● TO BE DONE
Identify every line of the records that contains the string "Segment" and copy each such line in full. Matching is case-sensitive.

(Saved data entries)
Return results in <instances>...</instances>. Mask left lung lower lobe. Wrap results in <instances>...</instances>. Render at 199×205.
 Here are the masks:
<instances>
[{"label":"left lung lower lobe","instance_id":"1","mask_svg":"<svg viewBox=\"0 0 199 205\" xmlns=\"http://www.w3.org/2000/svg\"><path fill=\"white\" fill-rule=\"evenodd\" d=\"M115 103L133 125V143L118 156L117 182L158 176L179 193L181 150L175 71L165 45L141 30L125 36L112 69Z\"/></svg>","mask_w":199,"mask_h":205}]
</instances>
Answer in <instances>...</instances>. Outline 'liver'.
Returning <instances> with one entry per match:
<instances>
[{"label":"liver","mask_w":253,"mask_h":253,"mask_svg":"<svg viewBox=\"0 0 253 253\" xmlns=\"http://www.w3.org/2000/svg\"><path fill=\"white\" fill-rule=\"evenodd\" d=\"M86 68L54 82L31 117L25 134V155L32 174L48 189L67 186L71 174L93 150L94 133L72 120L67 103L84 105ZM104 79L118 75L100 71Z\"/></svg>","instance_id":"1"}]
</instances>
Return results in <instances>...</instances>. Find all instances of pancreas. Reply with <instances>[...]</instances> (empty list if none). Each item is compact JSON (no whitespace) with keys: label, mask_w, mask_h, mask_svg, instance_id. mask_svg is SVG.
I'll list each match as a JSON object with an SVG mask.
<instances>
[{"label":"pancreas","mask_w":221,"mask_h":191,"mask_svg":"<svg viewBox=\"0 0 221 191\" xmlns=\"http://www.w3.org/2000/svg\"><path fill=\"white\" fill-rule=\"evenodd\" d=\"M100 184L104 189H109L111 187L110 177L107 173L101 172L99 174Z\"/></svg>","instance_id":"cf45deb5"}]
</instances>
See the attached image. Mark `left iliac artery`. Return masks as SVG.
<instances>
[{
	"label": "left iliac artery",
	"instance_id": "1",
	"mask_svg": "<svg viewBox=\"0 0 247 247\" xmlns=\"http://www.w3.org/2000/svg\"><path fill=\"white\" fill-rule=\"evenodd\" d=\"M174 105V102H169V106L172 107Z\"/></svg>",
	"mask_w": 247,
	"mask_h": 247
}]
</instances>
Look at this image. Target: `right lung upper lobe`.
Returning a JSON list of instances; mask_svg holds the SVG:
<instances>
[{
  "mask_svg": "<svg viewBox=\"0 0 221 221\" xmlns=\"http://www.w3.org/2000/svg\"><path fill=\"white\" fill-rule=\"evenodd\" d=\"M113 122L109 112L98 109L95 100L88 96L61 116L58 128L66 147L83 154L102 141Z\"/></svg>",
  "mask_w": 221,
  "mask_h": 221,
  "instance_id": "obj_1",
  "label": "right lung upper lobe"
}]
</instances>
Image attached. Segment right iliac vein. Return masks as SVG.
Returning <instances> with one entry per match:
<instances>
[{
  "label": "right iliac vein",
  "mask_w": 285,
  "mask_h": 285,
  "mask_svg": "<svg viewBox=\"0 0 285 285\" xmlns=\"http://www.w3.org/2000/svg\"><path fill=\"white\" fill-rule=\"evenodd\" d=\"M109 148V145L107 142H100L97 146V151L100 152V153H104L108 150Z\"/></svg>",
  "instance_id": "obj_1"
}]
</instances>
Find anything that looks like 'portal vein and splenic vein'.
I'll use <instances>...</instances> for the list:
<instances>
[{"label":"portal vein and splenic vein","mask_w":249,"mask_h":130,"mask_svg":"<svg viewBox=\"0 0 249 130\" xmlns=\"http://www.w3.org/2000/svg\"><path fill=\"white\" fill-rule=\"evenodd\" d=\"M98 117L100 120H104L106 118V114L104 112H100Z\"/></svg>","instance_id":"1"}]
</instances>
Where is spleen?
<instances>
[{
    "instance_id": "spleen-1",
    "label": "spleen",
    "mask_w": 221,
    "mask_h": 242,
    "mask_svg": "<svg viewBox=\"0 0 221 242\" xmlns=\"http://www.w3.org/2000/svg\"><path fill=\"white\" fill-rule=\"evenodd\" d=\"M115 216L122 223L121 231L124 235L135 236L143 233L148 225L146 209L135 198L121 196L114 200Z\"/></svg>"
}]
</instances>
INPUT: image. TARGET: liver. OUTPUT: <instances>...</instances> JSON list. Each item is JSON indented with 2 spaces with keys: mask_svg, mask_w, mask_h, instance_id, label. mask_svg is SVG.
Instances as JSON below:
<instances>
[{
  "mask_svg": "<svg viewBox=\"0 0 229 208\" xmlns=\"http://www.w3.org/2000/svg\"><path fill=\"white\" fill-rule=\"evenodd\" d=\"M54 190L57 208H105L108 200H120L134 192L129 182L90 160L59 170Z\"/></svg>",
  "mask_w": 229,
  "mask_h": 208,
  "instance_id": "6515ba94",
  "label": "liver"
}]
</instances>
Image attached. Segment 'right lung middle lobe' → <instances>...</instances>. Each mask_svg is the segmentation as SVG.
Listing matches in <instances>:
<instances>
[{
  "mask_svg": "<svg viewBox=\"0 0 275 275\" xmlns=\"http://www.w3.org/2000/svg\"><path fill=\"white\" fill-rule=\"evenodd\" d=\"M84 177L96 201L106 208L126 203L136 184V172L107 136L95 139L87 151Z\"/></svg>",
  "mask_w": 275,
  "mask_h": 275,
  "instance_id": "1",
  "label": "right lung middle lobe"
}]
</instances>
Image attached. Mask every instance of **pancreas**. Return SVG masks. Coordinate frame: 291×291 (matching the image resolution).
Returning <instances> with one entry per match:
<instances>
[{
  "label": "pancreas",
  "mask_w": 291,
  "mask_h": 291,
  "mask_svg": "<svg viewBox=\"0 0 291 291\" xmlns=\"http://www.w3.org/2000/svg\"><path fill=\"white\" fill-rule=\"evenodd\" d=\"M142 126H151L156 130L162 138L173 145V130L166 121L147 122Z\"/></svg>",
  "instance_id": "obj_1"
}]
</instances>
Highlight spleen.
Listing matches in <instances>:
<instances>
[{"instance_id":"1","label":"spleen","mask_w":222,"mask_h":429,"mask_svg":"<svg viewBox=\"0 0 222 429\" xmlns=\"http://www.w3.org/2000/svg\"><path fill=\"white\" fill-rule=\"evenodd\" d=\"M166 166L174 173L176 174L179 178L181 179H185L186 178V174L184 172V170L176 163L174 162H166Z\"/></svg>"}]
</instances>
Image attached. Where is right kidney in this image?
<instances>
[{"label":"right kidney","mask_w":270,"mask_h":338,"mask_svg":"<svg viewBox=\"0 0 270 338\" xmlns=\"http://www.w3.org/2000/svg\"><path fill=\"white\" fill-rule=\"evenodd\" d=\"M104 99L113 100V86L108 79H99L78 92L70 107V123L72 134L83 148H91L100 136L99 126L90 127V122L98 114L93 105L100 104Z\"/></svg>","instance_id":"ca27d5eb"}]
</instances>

● TASK OUTPUT
Image attached. Segment right iliac vein. Return masks as SVG.
Image attached. Segment 'right lung middle lobe' → <instances>...</instances>. Each mask_svg is the segmentation as SVG.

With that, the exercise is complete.